Periset Temukan Petunjuk Autoantibody Lupus

Periset Temukan Petunjuk Autoantibody Lupus

Molekul pensinyalan yang disebut gamma interferon bisa memegang kunci untuk memahami bagaimana bentuk autoantibodi yang berbahaya pada pasien lupus. Temuan ini dapat menyebabkan pengobatan baru untuk penyakit autoimun kronis, kata periset di Penn State College of Medicine.

Lupus eritematosus sistemik (SLE) adalah bentuk lupus yang paling umum. Pada pasien dengan SLE, sistem kekebalan tubuh membentuk autoantibodi yang menyerang sel tubuh sendiri, menyebabkan radang dan kerusakan jaringan. Bagaimana bentuk antibodi nakal ini merupakan area penting yang menarik bagi para peneliti lupus.

Bila patogen seperti virus menyerang tubuh, sel kekebalan yang disebut limfosit B berkembang biak untuk melawan orang asing. Kelompok limfosit B ini menghasilkan antibodi yang dirancang khusus untuk melawan penyerang atau berubah menjadi sel yang mensekresi antibodi. Sel memori B yang akan membantu melindungi waktu berikutnya patogen yang sama ditemui.

Pada manusia dan tikus dengan lupus, kelompok limfosit B (sel B) muncul secara spontan tanpa adanya infeksi patogen. Alih-alih memproduksi antibodi untuk melawan infeksi, kelompok ini memompa autoantibodi khusus yang menyerang jaringan sehat. Serangan-serangan ini pada sel-sel tubuh sendiri merupakan ciri kelainan autoimun.

Autoantibody-mensekresi sel B dan sel memori B yang terus menghasilkan autoantibodi juga dibuat, mengatur tubuh untuk serangan yang sedang berlangsung, peradangan kronis dan kerusakan organ-over time.

Tapi faktor apa yang mendorong pengembangan sel B tersebut, yang disebut sel B autoreactive yang menghasilkan autoantibodi?

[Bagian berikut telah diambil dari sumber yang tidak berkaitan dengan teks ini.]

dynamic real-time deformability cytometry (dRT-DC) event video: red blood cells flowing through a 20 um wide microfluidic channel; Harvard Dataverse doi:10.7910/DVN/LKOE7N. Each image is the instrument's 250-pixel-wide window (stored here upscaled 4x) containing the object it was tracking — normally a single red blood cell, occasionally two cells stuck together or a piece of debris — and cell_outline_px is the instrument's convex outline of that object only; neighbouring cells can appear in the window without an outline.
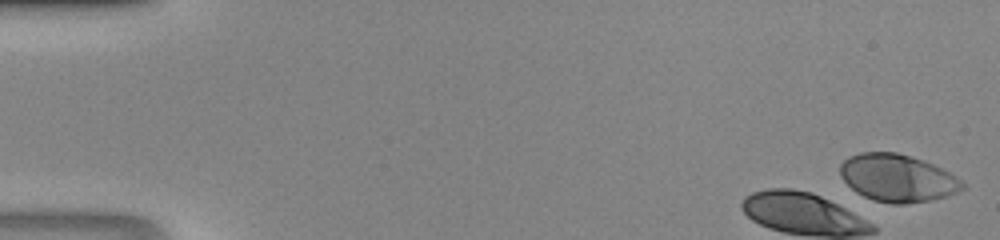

Dalam pekerjaan yang dipimpin oleh Ziaur S.M. Rahman, asisten profesor mikrobiologi dan imunologi, sebuah tim di Penn State College of Medicine menemukan bahwa sitokin – protein pensinyalan sel – yang disebut gamma interferon dapat berperan. Penelitian ini dipublikasikan online pada 11 April di Journal of Experimental Medicine.

Gamma interferon merangsang sel kekebalan tubuh sebagai bagian dari respon imun normal terhadap infeksi. Penelitian sebelumnya menunjukkan bahwa orang dengan SLE cenderung memiliki kadar gamma interferon yang lebih tinggi. Tikus lupus yang kekurangan di dalamnya telah mengurangi produksi autoantibodi dan penyakit ginjal yang kurang parah, komplikasi lupus mayor.

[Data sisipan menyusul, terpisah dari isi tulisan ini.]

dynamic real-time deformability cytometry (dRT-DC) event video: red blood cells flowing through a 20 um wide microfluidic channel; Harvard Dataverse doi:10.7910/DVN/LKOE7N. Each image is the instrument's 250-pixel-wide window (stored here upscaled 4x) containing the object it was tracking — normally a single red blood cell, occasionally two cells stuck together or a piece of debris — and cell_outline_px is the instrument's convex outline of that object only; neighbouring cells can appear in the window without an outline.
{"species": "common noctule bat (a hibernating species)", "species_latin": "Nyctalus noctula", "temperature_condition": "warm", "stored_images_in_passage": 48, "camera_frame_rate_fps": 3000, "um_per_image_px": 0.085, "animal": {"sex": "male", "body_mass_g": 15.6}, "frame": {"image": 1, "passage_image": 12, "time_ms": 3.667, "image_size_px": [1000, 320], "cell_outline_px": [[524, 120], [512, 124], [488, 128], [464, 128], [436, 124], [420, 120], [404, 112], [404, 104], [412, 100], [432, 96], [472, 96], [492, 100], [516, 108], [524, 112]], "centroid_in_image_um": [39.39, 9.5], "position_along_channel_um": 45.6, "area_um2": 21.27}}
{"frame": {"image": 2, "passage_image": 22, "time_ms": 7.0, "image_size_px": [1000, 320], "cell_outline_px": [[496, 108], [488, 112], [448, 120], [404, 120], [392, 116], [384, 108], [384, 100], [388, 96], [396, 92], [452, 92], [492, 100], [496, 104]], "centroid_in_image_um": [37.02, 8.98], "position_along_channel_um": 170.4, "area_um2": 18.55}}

Untuk mengetahui apakah gamma interferon berada di belakang pembentukan kelompok limfosit B yang menghasilkan autoantibodi. Peneliti melihat tikus lupus yang reseptor gamma interferon pada sel B telah dihapus.

Tikus ini tidak membentuk kelompok sel B yang merusak, sementara tikus lupus yang masih memiliki reseptor gamma interferon utuh. Tikus tanpa reseptor gamma interferon juga memiliki tingkat autoantibodi yang lebih rendah yang terlibat dalam lupus dibandingkan dengan tikus lupus dengan jumlah reseptor normal.

Hasil penelitian

“Ini menunjukkan bahwa interferon gamma signaling pada sel B sangat penting untuk pembentukan kelompok limfosit B yang dikembangkan secara spontan dan autoimunitas,” kata Rahman. “Jika Anda bisa menargetkan jalur sinyal gamma interferon ini di sel B, Anda berpotensi mengobati lupus.”

Para periset juga menemukan bahwa kelompok limfosit B normal dapat menghasilkan antibodi untuk melawan infeksi sebenarnya meskipun tidak ada sinyal interferon gamma.

Pilihan pengobatan saat ini untuk SLE terbatas pada penggunaan agen imunosupresif yang mengurangi fungsi kekebalan pada umumnya dan membuat pasien rentan terhadap infeksi. Intervensi yang menargetkan jalur gamma interferon bisa menjadi perbaikan untuk pasien lupus. Ini karena dapat menghilangkan kelompok sel B yang dikembangkan secara spontan yang menghasilkan autoantibodi dan mempertahankan respons sel B normal untuk melawan infeksi, Rahman mengatakan.